• Task directions: Leave no picture in, and give every entry again exactly.

• Records for processing:
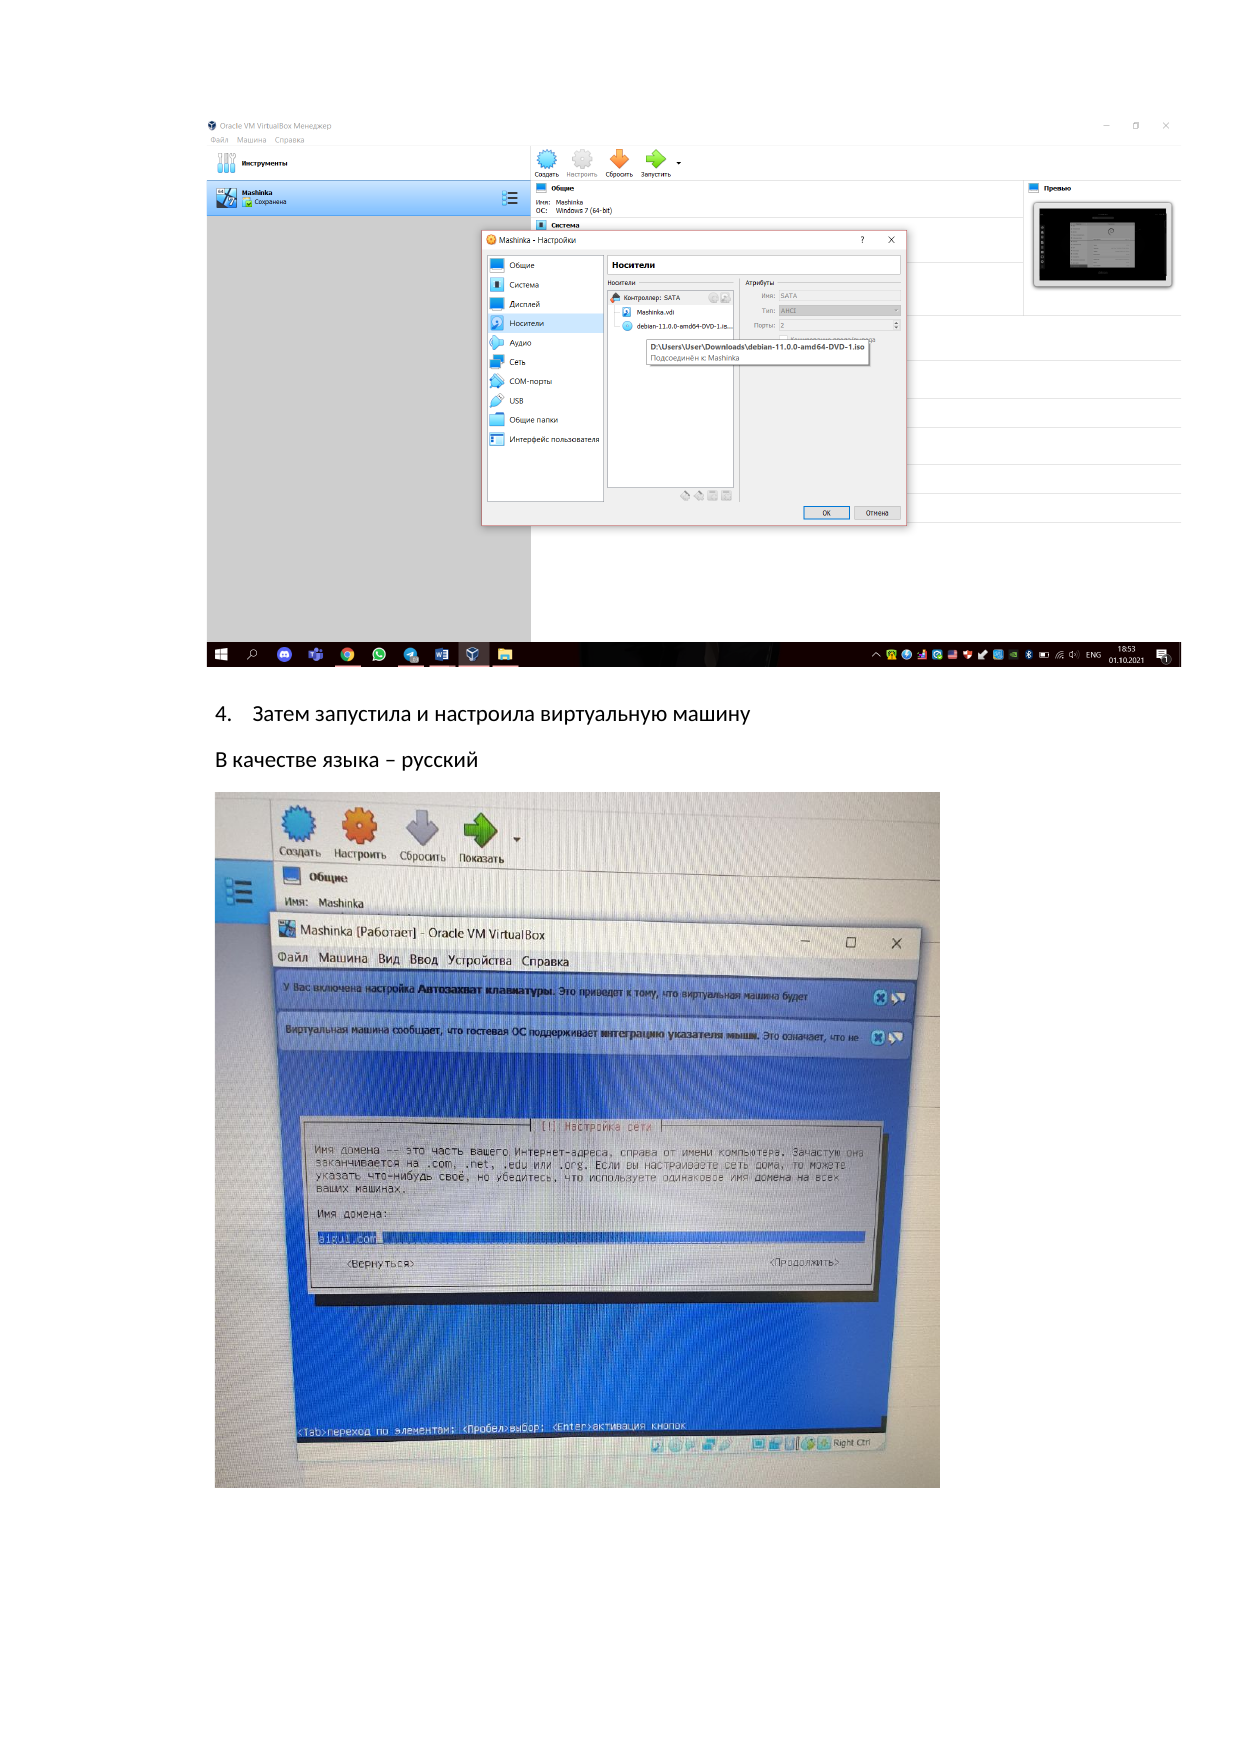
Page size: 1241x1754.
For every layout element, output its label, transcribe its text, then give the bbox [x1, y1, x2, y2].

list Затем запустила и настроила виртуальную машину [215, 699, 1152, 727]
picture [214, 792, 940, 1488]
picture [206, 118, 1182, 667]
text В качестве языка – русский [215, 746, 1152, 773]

• Output:
Page size: 1241x1754.
For every layout element, output its label, transcribe its text, then give the bbox [x1, y1, x2, y2].

list Затем запустила и настроила виртуальную машину [215, 699, 1152, 727]
picture [214, 792, 940, 1488]
picture [206, 118, 1182, 667]
text В качестве языка – русский [215, 746, 1152, 773]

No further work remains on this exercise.